フリオニールはと言うと、そんなライトニングの方を何故か見ることが出来なくて…視線をただ、足元の芝生の方に送っている。

「寝転がっていたかと思ったら突然起き上がって、一体どうしたって言うんだ」
「いや、今その…スカートの中が見えそうに」
「スカートの中どころかその中身だって散々見ておいて今更慌てる必要はないだろう」

可笑しそうに笑いながらそう言ってのけたライトニング。幾度も肌を合わせ、その身体を重ねている以上その言葉は確かに尤もなのだが、やはりそれはそれこれはこれ。だがその辺の微妙な男心と言うものは―ライトニングが女性である以上、説明したところで分かってはもらえないだろう。
そんなことを考えているとはきっと知らないのであろうライトニングはじっとフリオニールのほうを見つめている。それは先ほどの、「何をしている」と言う問いかけの答えを待っているかのように。
それに答えるかのように、フリオニールはちらりとだけライトニングを見て…そして、再びごろりと寝転がった。
その動きを不思議そうに見つめているライトニングに、やはりこれだけでは答えにならないと思いなおしたのかぽつりとだけ呟いた―視線は再び、ライトニングから外れて澄んだ大空へ。
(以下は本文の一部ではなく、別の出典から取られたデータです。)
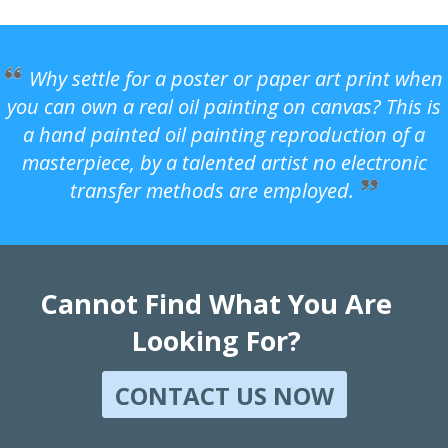
Why settle for a poster or paper art print when
you can own a real oil painting on canvas? This is
a hand painted oil painting reproduction of a
masterpiece, by a talented artist no electronic
transfer methods are employed.
Cannot Find What You Are
Looking For?
CONTACT US NOW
「何してる、って言われると…空を見てたとしか言いようがないな」
「ああ、確かに青空が見えるところはこの世界では珍しいからな」

ライトニングは暫くは首を上に傾けて空を見上げていたが、やがてフリオニールと同じように芝生に横たわり、同じように空を見上げる態勢をとった。
横目でちらりとそんなライトニングを見遣ったフリオニールだったが、すぐにまた空に視線を戻す―その姿は見えないまでも、腕を伸ばせば届く距離にある愛しい気配を感じられれば今のフリオニールにはそれだけでよかったから。
そこから暫くは、ふたりの間に言葉はない。フリオニールはただゆっくりと流れる雲を視線で追っていたりして―
遠くからは仲間達の声が聞こえてくる。いつものように賑やかなジタンとバッツの笑い声、誰かに対して怒っているらしきオニオンナイトの怒鳴り声、内容までは聞こえないが途切れ途切れに聞こえる誰かの話し声―そんな中、このゆったりとした時間を堪能しているのかもしれなかった。